Le récit d’un témoin anonyme, parvenu en France, permet de mieux comprendre le sens de l’adresse, en rapport avec ces faits. Le gouverneur noir est décidé à mettre en état de défense l’ensemble de l’île, et donc à concentrer toutes ses forces pour organiser la résistance à l’expédition Leclerc. La rupture avec la métropole est donc consommée, et la marche vers l’indépendance rendue inéluctable. Toutefois, le lecteur non averti de l’ensemble du dossier peut facilement retenir l’idée que cette rupture est un acte délibéré, unilatéral, de Toussaint, faisant fi du climat hystérique que font alors régner à Paris les partisans du rétablissement du système esclavagiste. Ces derniers, abreuvant le gouvernement consulaire d’écrits et de conseils, n’ont pas été pour rien dans les décisions qui conduisirent à l’organisation d’une expédition manifestement « punitive ».
Ainsi, l’opinion du lecteur peut-elle être déformée, tant par le choix assumé de ne porter l’éclairage que sur Toussaint seul, que par la reproduction sans note critique de certains parti-pris de Pluchon, notamment lorsque ce dernier affirme que Toussaint est « l’exécuteur d’un projet farouchement hostile à la Révolution, ce système dictatorial, inégalitaire et raciste des jacobins blancs »; peut-être aurait-il fallu rappeler que ce n’est pas tant « la Révolution » qui est en cause, que le régime de Bonaparte, et que les « jacobins » à Paris n’ont plus guère d’influence sur la conduite des affaires. Mais, une fois de plus, c’est un choix éditorial que nous prenons comme tel, avec les précautions d’usage.

▸ DONNÉES FOURNIES
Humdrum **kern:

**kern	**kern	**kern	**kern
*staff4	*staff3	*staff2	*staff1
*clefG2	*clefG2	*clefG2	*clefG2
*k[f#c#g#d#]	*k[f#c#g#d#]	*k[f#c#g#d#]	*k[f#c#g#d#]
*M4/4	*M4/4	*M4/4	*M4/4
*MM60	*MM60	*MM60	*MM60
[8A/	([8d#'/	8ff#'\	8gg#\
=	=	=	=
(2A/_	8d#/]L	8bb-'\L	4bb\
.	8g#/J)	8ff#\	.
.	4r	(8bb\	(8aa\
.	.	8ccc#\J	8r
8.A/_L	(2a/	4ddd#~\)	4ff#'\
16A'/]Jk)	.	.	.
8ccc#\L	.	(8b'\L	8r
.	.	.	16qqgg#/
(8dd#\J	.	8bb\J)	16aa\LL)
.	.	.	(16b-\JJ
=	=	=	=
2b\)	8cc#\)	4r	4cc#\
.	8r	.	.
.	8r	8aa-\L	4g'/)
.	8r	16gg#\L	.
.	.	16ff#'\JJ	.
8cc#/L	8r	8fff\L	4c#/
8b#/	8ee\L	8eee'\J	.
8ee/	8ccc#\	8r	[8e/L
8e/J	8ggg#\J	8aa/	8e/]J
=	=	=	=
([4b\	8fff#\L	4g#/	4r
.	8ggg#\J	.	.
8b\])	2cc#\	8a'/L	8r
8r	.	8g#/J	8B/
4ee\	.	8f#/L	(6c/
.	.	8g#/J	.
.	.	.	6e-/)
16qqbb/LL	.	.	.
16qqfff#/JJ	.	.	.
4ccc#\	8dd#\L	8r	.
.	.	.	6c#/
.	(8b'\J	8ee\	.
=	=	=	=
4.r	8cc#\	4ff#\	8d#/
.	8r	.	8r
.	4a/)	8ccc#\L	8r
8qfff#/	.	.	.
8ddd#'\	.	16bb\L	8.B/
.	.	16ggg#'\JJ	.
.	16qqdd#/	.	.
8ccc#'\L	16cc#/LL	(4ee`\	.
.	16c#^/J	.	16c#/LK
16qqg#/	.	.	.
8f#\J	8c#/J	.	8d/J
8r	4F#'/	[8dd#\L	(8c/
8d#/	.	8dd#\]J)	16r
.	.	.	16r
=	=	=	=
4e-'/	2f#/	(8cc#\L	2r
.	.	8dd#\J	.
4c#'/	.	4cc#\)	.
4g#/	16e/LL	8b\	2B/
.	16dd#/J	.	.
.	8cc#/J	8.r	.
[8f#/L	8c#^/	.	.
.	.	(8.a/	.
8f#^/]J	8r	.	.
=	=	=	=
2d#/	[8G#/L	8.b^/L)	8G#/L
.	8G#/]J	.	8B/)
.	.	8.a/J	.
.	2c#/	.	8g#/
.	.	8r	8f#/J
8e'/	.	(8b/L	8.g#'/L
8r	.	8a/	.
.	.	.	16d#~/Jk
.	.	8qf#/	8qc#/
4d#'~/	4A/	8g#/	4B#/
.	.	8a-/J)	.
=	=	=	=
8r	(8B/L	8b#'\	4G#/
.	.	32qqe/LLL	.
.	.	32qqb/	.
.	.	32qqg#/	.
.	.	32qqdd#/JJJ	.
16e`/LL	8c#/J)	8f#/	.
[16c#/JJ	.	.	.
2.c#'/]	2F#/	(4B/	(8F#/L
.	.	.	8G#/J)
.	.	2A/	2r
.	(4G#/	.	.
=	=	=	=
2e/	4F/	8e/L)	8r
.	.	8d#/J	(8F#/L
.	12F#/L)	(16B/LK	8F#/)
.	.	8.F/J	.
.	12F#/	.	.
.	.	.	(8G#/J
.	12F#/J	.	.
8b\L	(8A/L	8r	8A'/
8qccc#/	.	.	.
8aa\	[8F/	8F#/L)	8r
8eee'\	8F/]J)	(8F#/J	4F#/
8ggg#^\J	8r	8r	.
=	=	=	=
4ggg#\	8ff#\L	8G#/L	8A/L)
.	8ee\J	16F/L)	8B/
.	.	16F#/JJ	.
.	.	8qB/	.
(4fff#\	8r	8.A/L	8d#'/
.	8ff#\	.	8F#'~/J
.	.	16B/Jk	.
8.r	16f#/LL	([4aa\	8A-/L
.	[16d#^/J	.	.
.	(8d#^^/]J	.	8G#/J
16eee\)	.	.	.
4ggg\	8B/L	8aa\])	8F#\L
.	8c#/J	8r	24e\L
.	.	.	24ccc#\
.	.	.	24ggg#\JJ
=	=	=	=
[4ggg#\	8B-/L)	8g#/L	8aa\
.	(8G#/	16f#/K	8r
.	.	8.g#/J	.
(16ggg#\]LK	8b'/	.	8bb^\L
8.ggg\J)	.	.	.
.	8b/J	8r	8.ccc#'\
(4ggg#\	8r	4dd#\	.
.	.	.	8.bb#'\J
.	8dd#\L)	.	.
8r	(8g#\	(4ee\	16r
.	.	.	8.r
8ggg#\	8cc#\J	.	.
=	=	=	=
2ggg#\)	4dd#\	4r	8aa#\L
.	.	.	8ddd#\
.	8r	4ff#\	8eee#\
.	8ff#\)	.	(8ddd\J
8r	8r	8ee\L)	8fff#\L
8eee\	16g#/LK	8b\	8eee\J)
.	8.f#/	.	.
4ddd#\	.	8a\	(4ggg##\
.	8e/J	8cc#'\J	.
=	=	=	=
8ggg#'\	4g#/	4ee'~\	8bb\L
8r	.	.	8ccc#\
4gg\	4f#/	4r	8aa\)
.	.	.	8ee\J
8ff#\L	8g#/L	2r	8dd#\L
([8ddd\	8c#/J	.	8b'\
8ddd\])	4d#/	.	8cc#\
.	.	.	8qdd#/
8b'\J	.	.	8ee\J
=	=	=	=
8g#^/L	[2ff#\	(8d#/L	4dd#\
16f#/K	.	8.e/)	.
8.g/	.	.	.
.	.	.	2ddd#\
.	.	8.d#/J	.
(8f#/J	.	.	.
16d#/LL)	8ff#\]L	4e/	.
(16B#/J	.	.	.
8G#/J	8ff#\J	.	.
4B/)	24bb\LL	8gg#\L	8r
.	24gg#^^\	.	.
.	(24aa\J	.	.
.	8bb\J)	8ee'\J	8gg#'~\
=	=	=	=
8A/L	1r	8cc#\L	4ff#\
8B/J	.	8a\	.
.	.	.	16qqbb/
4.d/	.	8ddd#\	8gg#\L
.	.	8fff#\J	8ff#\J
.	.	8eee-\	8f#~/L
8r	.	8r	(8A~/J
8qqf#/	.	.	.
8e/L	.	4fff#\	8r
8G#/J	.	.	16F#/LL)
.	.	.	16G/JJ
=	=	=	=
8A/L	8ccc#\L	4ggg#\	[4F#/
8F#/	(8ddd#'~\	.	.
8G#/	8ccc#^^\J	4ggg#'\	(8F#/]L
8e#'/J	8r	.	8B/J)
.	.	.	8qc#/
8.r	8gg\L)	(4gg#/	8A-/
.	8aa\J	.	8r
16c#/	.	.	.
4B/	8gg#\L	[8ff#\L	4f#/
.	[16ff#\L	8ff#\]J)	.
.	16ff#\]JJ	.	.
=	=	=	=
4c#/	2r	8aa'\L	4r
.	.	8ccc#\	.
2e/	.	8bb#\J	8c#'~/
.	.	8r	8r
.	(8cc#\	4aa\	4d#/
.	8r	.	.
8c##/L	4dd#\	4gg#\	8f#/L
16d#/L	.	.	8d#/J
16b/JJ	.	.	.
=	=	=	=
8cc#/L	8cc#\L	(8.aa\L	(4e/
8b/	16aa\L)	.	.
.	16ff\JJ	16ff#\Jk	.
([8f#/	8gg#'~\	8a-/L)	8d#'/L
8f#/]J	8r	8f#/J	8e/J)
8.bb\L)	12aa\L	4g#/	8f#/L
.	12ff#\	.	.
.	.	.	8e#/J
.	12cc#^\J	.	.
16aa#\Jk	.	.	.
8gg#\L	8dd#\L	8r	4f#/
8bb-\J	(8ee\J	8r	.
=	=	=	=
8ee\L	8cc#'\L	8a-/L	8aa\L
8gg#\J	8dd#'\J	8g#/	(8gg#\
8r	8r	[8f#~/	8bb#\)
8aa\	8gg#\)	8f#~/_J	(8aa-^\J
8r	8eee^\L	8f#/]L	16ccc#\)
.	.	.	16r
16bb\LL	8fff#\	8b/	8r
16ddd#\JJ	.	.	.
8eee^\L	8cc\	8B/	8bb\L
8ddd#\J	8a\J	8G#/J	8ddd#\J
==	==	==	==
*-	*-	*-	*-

▸ TRAVAIL DEMANDÉ
1. D'après l'article, que le gouverneur noir est-il décidé à faire ?
2. Relevez toutes les personnes désignées par leur nom dans l'article.
3. Poursuivez l'article sur Toussaint à la suite de sa dernière phrase.
Les entrées n'interviennent pas dans ce travail.

▸ ENSEMBLE DES RÉPONSES
1. Il est décidé à mettre en état de défense l'ensemble de l'île, en concentrant toutes ses forces pour organiser la résistance à l'expédition Leclerc.

2. Toussaint, Leclerc, Pluchon, Bonaparte

3.
7La troisième et dernière dimension est une dimension généalogique, dans laquelle excelle l’auteur. Il s’efforce de suivre la descendance des deux fils de Toussaint-Louverture, Placide et Isaac, depuis l’exil en France jusqu’à aujourd’hui (du moins pour la descendance de Placide Louverture). Est reproduit l’article de Michel Roussier de 1977 sur l’éducation des fils Louverture à Paris, à l’Institution nationale des colonies (« L’éducation des enfants de Toussaint-Louverture et l’Institution nationale des colonies »). Je peux toutefois regretter qu’il ne soit pas fait allusion à l’article que j’ai consacré à cette institution en 2000 dans la revue Dix-huitième siècle qui, sans contredire en rien l’article de Michel Roussier, apporte des éléments nouveaux, particulièrement sur le contexte politique dans lequel s’inscrit cette tentative tout à fait originale. Mais ce n’est là qu’un point de détail.
8Jacques de Cauna met, avec ce volume, à la disposition des chercheurs sur l’histoire coloniale de la période révolutionnaire, mais aussi des étudiants qui préparent les concours d’enseignement, un instrument extrêmement précieux pour réfléchir sur le rôle d’un acteur historique de premier plan de l’âge des révolutions, mais aussi sur les rapports entre le mythe et l’histoire.
9Ajoutons enfin que le volume est très richement illustré, à partir notamment des collections du docteur Chatillon, et de la collection personnelle de l’auteur.
                                                Bernard Gainot
Source : https://journals.openedition.org/ahrf/2024

References

Bibliographical reference
Jacques DE CAUNA (éd.), Toussaint-Louverture et l’indépendance d’Haïti, Paris, Éditions Karthala – SFHOM, 2004, 299 p., ISBN : 2-84586-503-1.
 
Bibliographical reference
Bernard Gainot, « Toussaint-Louverture et l’indépendance d’Haïti », Annales historiques de la Révolution française, 340 | 2005, 195-197.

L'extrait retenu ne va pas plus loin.